We use - amongst other things - the enterprise content management system Plone and try our best to keep all our running installs and projects as close to the latest stable version. This is a constant struggle that can only be undertaken with discipline and careful planing of the system architecture when it comes to deploying customer sites.
But after all these years I am getting bored with the status quo and usually we use a slightly newer setup and strive to keep ahead of time: the current stable development version has always been used in production during the last couple of years.
But sometimes your weapon of choice fails you. Newer development versions get installed automatically and interfere with your carefully crafted project setup.
Today we had to debug a suddently empty navigation box only to find out the the underlying template had changed. This update fixes a yearlong annoyance and finally uses an ‘ul’ for the navigation items listing. But nevertheless an unexpected update took place that demanded for a hotfix (this will probably be explained in a seperate post as well).

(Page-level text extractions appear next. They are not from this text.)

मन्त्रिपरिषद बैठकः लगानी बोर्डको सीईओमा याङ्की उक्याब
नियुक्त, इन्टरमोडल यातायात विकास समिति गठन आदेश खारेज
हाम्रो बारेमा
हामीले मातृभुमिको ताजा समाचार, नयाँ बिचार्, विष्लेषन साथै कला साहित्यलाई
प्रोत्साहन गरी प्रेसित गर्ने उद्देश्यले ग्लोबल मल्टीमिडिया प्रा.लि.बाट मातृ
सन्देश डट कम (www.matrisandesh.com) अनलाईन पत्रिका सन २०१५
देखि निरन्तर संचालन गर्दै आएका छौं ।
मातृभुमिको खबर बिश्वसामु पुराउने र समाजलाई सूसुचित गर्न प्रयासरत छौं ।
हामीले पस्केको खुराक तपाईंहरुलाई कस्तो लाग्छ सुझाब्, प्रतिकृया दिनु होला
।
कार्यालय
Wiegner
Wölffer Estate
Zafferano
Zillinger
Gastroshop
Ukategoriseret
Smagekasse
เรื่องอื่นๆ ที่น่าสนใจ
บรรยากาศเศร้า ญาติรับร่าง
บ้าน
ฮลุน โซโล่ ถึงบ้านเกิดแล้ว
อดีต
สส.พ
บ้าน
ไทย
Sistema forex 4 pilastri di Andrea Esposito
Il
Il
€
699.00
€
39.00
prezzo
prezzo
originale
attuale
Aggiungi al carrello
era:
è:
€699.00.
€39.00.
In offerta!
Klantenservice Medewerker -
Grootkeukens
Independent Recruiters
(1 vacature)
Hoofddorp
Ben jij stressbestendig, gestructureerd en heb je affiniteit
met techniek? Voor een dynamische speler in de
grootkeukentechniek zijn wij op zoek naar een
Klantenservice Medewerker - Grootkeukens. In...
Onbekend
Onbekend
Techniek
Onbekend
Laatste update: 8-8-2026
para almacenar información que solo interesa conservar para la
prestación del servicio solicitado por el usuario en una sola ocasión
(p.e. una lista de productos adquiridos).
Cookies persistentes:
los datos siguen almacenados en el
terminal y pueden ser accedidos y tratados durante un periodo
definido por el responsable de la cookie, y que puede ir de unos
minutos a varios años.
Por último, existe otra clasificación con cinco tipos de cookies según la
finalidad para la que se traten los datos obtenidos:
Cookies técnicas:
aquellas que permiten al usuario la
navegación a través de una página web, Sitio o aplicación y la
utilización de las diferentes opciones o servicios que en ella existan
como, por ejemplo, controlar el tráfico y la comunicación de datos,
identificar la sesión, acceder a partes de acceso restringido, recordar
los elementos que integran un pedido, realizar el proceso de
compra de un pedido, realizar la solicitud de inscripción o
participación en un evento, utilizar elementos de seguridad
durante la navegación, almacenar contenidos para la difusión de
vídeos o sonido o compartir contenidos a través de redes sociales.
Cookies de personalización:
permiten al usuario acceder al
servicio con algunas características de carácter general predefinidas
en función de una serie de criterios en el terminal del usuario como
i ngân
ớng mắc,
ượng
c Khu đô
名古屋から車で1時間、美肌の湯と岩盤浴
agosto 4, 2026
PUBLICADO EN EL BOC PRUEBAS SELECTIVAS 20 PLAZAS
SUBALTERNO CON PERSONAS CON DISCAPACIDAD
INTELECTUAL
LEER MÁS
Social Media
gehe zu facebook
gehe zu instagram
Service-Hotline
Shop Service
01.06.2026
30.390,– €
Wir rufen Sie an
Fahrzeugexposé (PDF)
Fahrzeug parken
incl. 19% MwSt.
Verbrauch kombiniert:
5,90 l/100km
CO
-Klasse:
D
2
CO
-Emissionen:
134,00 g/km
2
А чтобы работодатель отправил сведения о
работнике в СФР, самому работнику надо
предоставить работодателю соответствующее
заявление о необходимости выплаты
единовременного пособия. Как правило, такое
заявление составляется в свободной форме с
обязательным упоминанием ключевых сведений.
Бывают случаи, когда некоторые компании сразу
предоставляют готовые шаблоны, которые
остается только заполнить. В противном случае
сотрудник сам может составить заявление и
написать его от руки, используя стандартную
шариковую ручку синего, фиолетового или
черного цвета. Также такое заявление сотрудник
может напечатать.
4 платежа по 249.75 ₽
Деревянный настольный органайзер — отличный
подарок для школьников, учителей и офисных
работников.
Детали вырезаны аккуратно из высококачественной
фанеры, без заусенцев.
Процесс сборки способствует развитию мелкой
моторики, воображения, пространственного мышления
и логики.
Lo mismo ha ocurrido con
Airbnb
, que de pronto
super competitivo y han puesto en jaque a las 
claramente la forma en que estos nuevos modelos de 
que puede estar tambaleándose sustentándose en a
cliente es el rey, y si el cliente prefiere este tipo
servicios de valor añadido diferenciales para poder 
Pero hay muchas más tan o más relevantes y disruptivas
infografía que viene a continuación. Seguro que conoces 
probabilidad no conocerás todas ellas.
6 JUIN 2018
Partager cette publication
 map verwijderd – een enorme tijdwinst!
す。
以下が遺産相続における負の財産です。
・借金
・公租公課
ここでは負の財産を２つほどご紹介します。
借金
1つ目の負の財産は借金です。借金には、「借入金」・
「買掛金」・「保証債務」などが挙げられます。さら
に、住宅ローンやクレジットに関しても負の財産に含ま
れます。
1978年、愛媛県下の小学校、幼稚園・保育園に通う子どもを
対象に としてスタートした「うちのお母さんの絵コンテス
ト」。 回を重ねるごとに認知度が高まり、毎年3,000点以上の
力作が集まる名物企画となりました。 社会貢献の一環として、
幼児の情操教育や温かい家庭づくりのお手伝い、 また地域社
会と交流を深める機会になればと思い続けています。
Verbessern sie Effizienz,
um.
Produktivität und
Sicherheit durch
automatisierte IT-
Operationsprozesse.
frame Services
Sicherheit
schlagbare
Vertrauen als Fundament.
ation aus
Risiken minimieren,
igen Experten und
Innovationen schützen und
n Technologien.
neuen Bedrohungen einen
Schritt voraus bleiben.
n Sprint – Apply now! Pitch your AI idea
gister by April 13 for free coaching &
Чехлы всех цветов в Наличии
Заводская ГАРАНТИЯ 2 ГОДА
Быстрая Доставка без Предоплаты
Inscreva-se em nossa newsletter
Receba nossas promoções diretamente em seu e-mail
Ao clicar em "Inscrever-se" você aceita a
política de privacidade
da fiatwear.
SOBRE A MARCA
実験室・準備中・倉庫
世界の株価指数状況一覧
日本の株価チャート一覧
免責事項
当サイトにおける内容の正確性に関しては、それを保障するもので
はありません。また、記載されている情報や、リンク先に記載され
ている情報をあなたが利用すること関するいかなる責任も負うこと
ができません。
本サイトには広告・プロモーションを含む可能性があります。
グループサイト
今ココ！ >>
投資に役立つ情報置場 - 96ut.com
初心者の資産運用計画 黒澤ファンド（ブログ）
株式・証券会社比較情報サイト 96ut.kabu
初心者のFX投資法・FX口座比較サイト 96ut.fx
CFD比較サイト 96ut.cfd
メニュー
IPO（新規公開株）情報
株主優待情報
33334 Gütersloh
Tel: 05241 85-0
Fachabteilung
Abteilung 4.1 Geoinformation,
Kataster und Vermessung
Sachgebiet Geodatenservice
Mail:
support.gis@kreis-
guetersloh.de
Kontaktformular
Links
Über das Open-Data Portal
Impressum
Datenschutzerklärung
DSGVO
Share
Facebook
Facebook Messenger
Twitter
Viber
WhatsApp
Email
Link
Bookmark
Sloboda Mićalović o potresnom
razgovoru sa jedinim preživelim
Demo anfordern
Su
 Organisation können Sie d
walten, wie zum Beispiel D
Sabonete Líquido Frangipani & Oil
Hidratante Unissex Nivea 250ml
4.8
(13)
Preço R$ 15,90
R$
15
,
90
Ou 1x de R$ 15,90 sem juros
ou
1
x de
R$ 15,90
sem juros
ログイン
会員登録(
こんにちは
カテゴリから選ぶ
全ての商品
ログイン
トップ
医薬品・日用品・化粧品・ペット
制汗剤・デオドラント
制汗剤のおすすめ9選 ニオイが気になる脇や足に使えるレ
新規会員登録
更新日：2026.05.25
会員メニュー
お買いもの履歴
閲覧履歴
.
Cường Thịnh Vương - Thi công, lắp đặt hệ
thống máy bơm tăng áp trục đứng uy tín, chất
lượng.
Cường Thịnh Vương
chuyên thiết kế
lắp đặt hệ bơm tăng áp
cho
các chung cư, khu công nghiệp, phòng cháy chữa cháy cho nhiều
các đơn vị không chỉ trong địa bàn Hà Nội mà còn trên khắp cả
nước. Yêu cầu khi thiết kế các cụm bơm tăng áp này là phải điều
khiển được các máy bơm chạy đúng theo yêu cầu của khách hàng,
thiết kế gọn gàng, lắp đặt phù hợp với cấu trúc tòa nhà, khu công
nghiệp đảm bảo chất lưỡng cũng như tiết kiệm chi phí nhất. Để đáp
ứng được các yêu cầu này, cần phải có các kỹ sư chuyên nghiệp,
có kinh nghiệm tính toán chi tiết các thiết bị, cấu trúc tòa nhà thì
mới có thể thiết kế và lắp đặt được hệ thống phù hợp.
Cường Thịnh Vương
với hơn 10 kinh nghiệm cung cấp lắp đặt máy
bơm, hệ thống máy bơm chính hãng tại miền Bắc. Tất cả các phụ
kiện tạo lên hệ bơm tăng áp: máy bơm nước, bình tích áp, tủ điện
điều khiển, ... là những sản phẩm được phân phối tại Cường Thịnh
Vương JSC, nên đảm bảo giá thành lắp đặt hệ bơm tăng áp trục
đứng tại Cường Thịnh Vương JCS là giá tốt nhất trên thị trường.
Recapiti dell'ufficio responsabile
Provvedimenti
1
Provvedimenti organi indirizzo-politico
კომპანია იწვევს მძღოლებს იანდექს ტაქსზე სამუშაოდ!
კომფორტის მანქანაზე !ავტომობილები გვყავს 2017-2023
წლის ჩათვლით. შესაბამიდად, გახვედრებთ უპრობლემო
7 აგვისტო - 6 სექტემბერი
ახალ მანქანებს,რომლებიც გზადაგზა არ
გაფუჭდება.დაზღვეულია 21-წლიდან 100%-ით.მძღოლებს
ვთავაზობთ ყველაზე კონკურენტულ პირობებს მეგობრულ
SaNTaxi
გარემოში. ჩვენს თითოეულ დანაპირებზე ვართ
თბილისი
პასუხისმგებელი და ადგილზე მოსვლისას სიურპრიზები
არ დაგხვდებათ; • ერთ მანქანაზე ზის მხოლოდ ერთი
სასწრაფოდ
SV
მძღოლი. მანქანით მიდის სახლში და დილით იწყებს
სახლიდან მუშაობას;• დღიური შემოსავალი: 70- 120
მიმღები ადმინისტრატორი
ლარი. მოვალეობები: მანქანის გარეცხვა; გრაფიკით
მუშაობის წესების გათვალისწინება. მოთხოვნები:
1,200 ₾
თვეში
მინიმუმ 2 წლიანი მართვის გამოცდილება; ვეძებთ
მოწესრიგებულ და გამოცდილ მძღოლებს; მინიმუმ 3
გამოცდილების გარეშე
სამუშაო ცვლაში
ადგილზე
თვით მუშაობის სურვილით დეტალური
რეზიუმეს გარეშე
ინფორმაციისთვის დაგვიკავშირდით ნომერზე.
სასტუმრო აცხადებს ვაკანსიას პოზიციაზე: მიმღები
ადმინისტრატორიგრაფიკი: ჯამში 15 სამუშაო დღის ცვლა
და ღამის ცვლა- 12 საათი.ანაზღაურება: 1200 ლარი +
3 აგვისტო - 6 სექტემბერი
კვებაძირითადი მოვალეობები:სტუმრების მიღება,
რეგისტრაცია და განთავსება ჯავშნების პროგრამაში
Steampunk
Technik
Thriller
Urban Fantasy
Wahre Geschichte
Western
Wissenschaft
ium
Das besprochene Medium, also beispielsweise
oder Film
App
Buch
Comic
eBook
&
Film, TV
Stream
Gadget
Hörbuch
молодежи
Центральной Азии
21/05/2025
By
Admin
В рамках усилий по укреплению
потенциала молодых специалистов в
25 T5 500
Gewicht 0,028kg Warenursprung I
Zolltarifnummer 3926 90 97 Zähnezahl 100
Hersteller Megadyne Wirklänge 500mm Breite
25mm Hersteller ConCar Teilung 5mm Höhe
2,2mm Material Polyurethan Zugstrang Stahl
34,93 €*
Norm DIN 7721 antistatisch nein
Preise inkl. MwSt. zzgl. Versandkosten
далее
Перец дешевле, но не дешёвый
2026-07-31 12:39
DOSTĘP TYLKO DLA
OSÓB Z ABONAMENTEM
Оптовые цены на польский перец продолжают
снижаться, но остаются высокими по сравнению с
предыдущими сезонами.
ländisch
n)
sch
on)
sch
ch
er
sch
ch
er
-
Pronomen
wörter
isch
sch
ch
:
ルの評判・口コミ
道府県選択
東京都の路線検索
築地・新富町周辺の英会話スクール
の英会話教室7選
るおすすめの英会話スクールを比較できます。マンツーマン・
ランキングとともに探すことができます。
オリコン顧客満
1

Accidents will happen and no matter how careful you plan your setup and version pin all project resources there is a price you pay for living on the very edge. Upstream changes might affect your current project so always be prepared. As long as only our local development setup breaks all is not lost.
I am convinced that the price we pay is worth the benefits to be had. We have things mostly up to date and under our control. The time spend for hotfixes like todays chores are an annoyance but nothing compared to the hours of development and upgrade work we spare by doing these small tests and incremental updates in our everyday work.
Optimize a little bit every day and the benefits will outweight the small problems that sometimes slow down development.